### EXTRACTED TEXT:
Maximum update rates occur at a specific time base setting, with the fastest sample rate, and without any measurements turned on. However, this is not descriptive of a power integrity test setup. At time bases of 1 uS/ and slower that are typically used for power rail measurements, blind time increases.
Testing power rails varies from other types of testing in that a trigger signal is not always readily available. Most oscilloscopes require a minimum voltage swing for detecting a trigger event. Power rails often do not have enough signal swing and hence users choose auto-trigger, which means if the oscilloscope does not find a suitable trigger it will table an acquisition after a predefined period of waiting, typically a few mS. This triggering issue also contributes to users missing significant time when the oscilloscope is not acquiring power rail activity. Alternatively, in normal mode when the oscilloscope is triggering on the signal, it still needs to re-arm the trigger after each acquisition, which in turn slows down the waveform update rate.
Lastly, turning on measurements on all oscilloscopes reduces the instrument’s acquisition rate. An oscilloscope that acquires 1 M waveforms per second without any measurements on might have a reduction to 350 acquisitions per second when measurements are turned on. An oscilloscope that normally acquires 50 waveforms per second might be slowed down to 5 acquisitions per second when a measurement is enabled. The need to process a measurement results in additional time during which the instrument is not actively acquiring power rail activity.
How much power rail activity do oscilloscopes miss? It is not uncommon for an oscilloscope with a fast update rate, a time base setting of 1 uS/div, and a single waveform measurement to have an update rate of 300 to 400 measurements per second. Is this fast? This update rate and time base combination means the oscilloscope is missing 99.6% of real-time power rail activity. Any anomalies that occur on the power rail during this blind time will not be recognized or measured by the oscilloscope. This processing speed tops other oscilloscopes where the update rate is just a few measurements per second, resulting in missing > 99% of power rail signal behavior.
Peak-to-peak voltage measurements are made on each individual waveform with results accumulated across multiple acquisitions. This provides a peak-to-peak range for each individual waveform, but it does not incorporate the largest maximum value versus the smallest minimum value that is acquired over successive acquisitions. What is needed is a peak-to-peak measurement that encompasses all acquisitions and updates as the oscilloscope acquires new power rail signal activity.
A Superior Approach
Several modifications to the traditional approach enable users to dramatically increase test time coverage and achieve more accurate measurements. The improved measurement techniques build on less frequently used oscilloscope settings that have existed for a long time, but that have not been exploited collectively for a specific application. Power integrity happens to be the key application where these capabilities combine to produce a result far better than the traditional power integrity measurement approach used by most engineers today.
1. Use Waveform Histogram
A number of currently available oscilloscopes offer a less commonly known feature called waveform histogram (see Figure 2). The instrument computes all waveform values and produces a corresponding histogram that shows what vertical values the waveform had, and what percentage of acquisition samples were at a specific amplitude. In a sense, histograms are very compact representations of waveform amplitude values at each sampled point. The histogram does not retain the detail related to the shape of each waveform, but rather just the vertical values. This is exactly what is needed for power integrity measurements.

### MATERIAL PROVIDED:
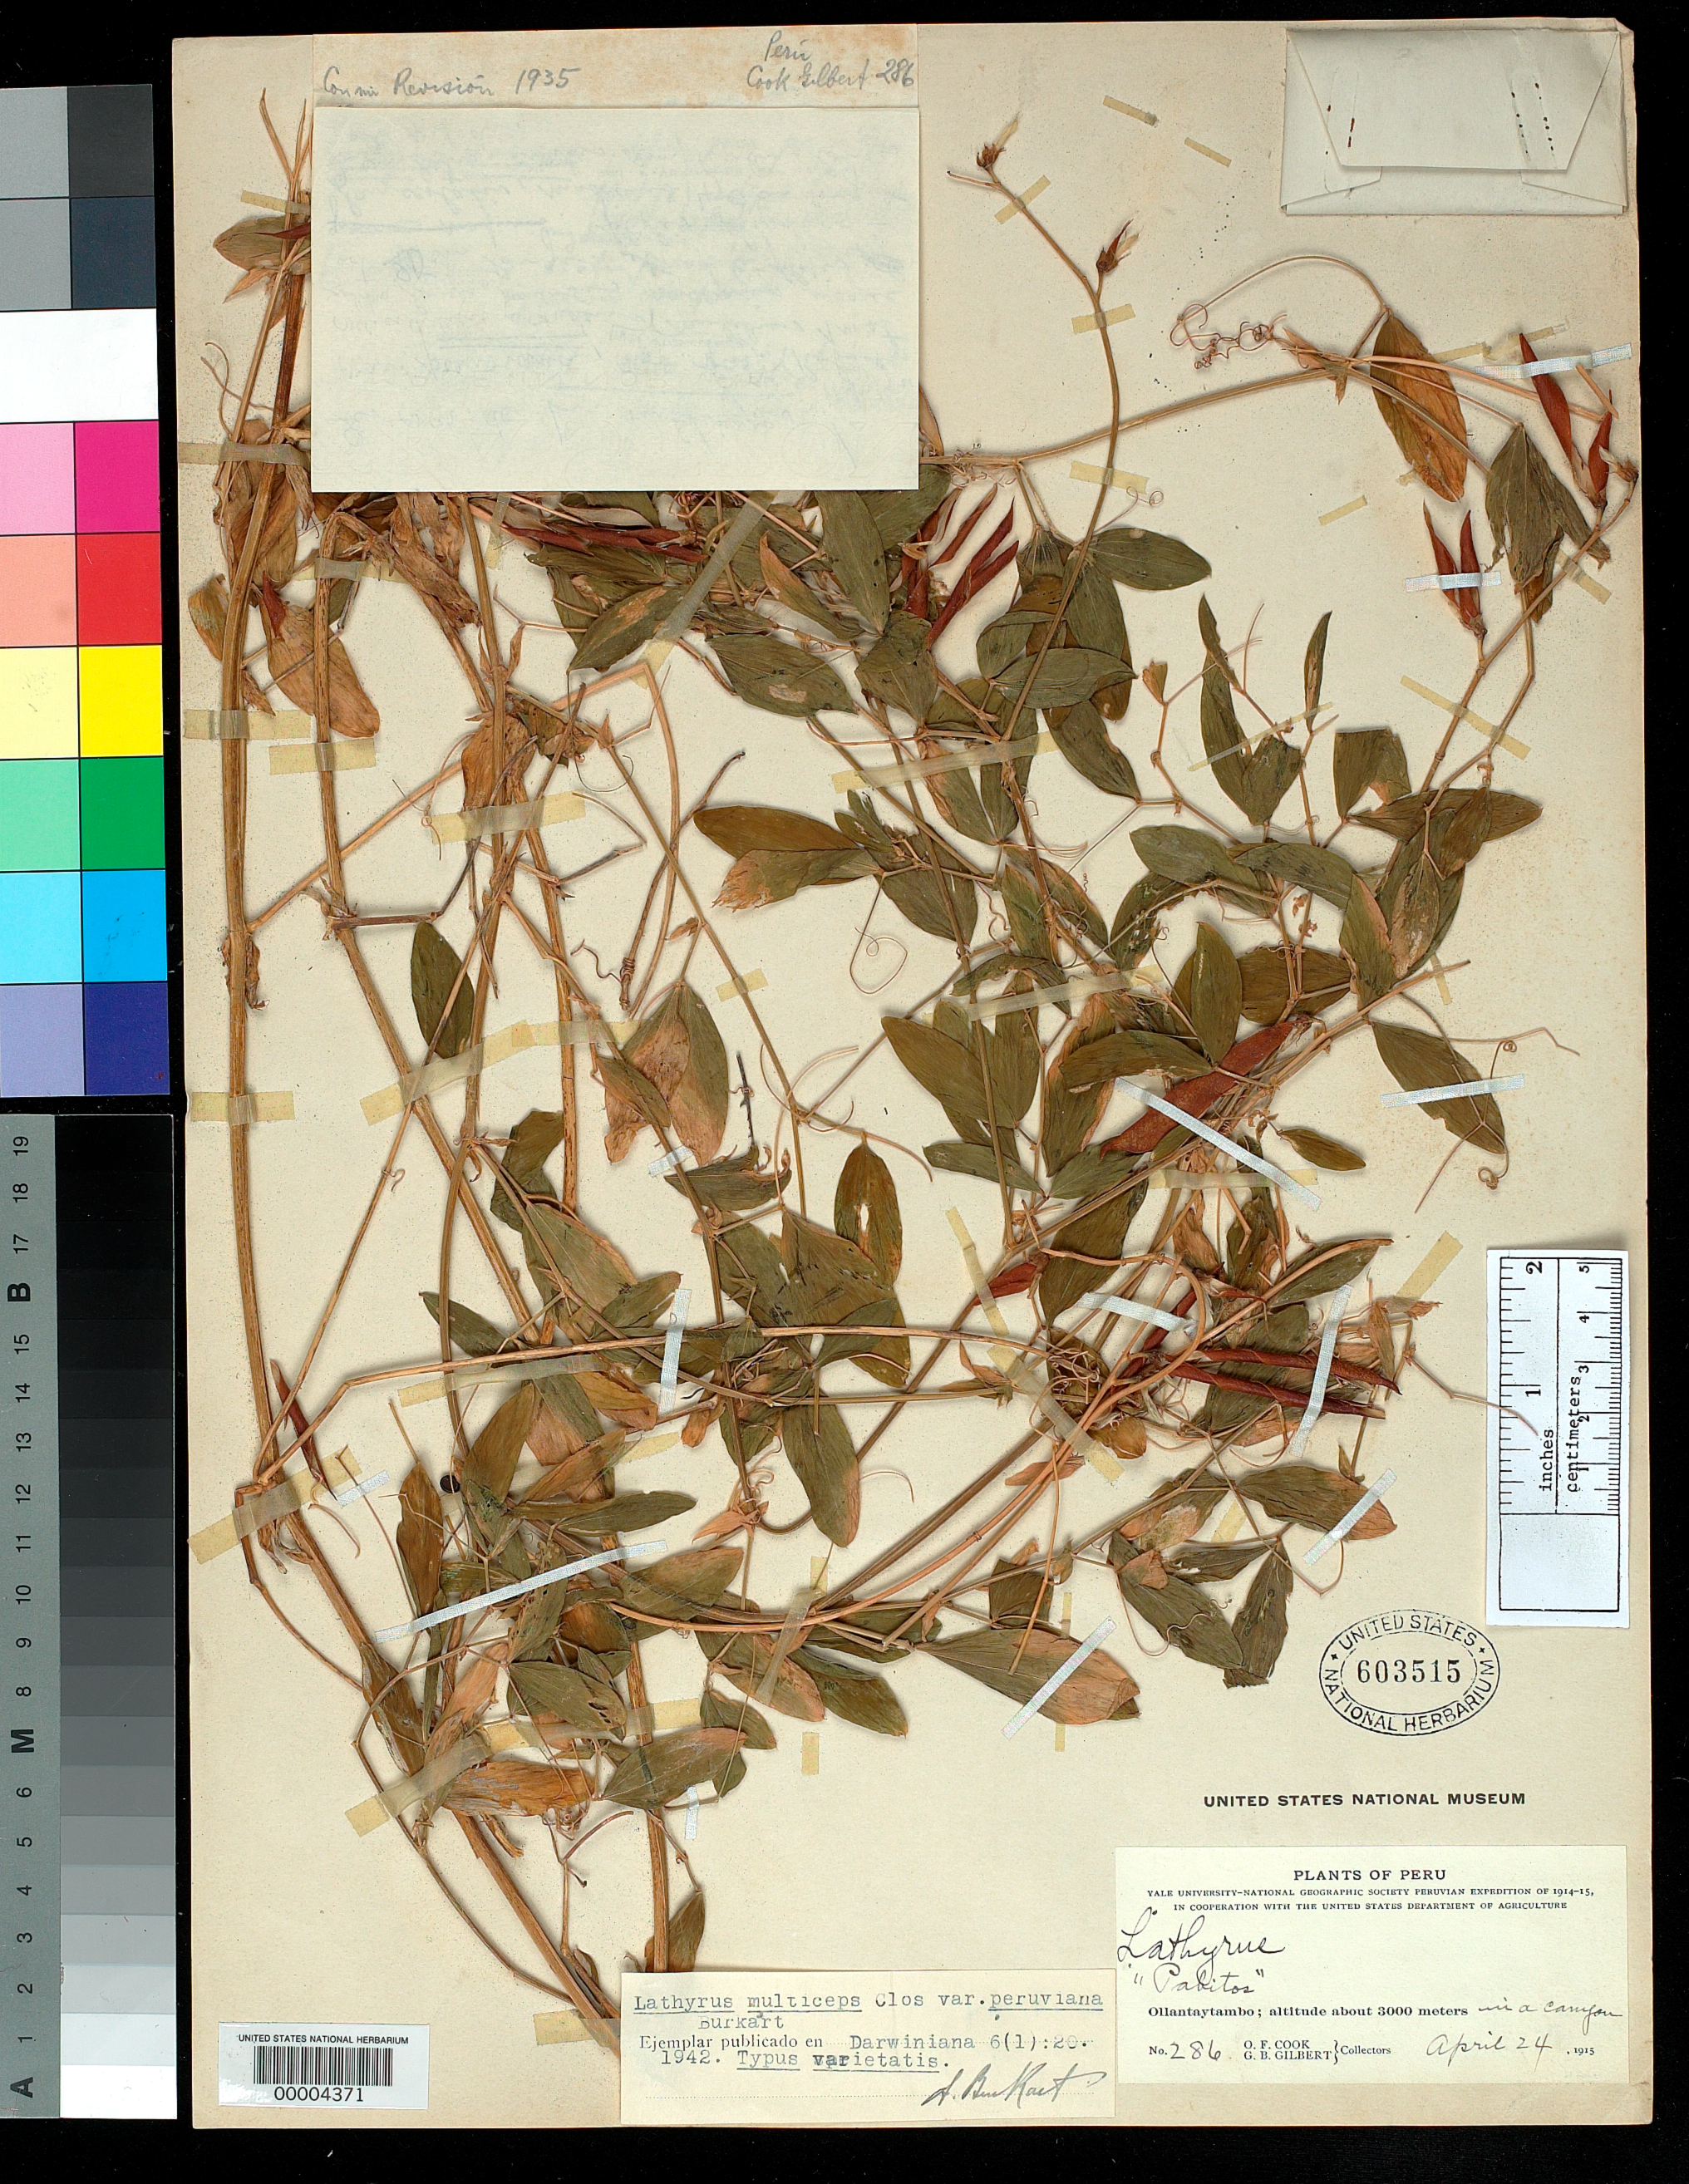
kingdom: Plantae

### SHORT PROBLEM 1:
Edit the stretch of the power integrity text from "Testing power rails" through "waveform update rate." so that "auto-trigger" becomes "automatic triggering".
### SHORT PROBLEM 2:
Carry the power integrity text forward from its last sentence.

### REPLY 1:
Testing power rails varies from other types of testing in that a trigger signal is not always readily available. Most oscilloscopes require a minimum voltage swing for detecting a trigger event. Power rails often do not have enough signal swing and hence users choose automatic triggering, which means if the oscilloscope does not find a suitable trigger it will table an acquisition after a predefined period of waiting, typically a few mS. This triggering issue also contributes to users missing significant time when the oscilloscope is not acquiring power rail activity. Alternatively, in normal mode when the oscilloscope is triggering on the signal, it still needs to re-arm the trigger after each acquisition, which in turn slows down the waveform update rate.

### REPLY 2:
Figure 3 shows a waveform histogram of a power rail. From the histogram, the user can quickly determine how much of the time the signal under test spends on each level. The histogram incorporates information from all acquired samples in each acquisition and builds up with each successive acquisition.
Why use a waveform histogram? For voltage tolerance testing, the shape of the waveform is not important. What is important are the minimum and maximum values. Rather, ripple, noise, and disturbances present themselves as anomalies that exceed voltage tolerance levels. A histogram is a great visualization tool to see if tolerance levels have been violated.
For many oscilloscopes, waveform histogram processing is done in hardware, and the oscilloscope experiences little to no drop in the maximum waveform update rate. With waveform histograms, such instruments can measure 20 times more acquisitions per second versus using a Vpp measurement on each acquisition. Such oscilloscopes capture as much as 20 times more real-time signal activity on the rail.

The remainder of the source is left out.